Bu kesin, bilimsel olarak, bir ilim adamı olarak yanlışlık düzeltiyoruz: Tasavvuf Kur'an'dandır. Tasavvufî hayat, İslâm'ın emirlerinin hayata uygulanmasından doğan, derûnî hazlarla dolu bir yaşam tarzıdır. Mevlânâ'nın hayatıdır, Yunus Emre'nin hayatıdır... Eşrefoğlu Rûmî'nin hayatıdır.

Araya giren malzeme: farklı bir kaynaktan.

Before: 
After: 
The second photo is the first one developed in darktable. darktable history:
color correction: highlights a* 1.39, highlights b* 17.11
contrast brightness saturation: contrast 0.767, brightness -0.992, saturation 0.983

Eşrefoğlu'nun o ilâhîsi ne kadar güzeldir:
Ey Allah'ım beni senden ayırma!..
Beni senin cemâlinden
ayırma!..
Balığın canı su içre diridir,
İlâhî balığı gölden
ayırma!..
Aşk-ı ilâhî bir derya, bu da deryanın içinde bir balık... O deryanın içinden çıkarsa çırpınarak öleceğini söylüyor. Yalvarıyor: "Yâ Rabbi, beni bu deryadan dışarıya çıkartma, ben burdan memnunum." diyor.
Aşk derdiyle hoşem, el çek ilâcımdan tabîb,
Kılma derman kim, helâkim
zehri dermânımdadır.
"Ben aşk derdiyle memnunum, başım hoş. Beni tedavi etmekten vazgeç doktor, çekil kenara... Bana tedâvi yapma, beni iyileştirmeğe kalkma! Çünkü, beni iyileştirirsen mahvolurum. Bu aşk benden giderse, ben o zaman insanlıktan çıkarım." demiyor mu Fuzûlî?..
Aşk imiş her ne var alemde,
İlim bir kıyl ü kàl imiş ancak
demiyor mu, Şeyh Galib?.. Her şeyi aşk olarak görüyor. Bunlar laf mı... Hayır, bunlar hayatlarında böyle yaşamış insanlar...
Binâen aleyh, çok büyük bir iftira var ortada... Çok büyük haksızlık var, gayr-i ilmî şeyler var...
(Coşan, Prof. Dr. M. Esad, Yunus Emre ve Tasavvuf, Seha Neşriyat, İstanbul, 1995, s. 34-46.)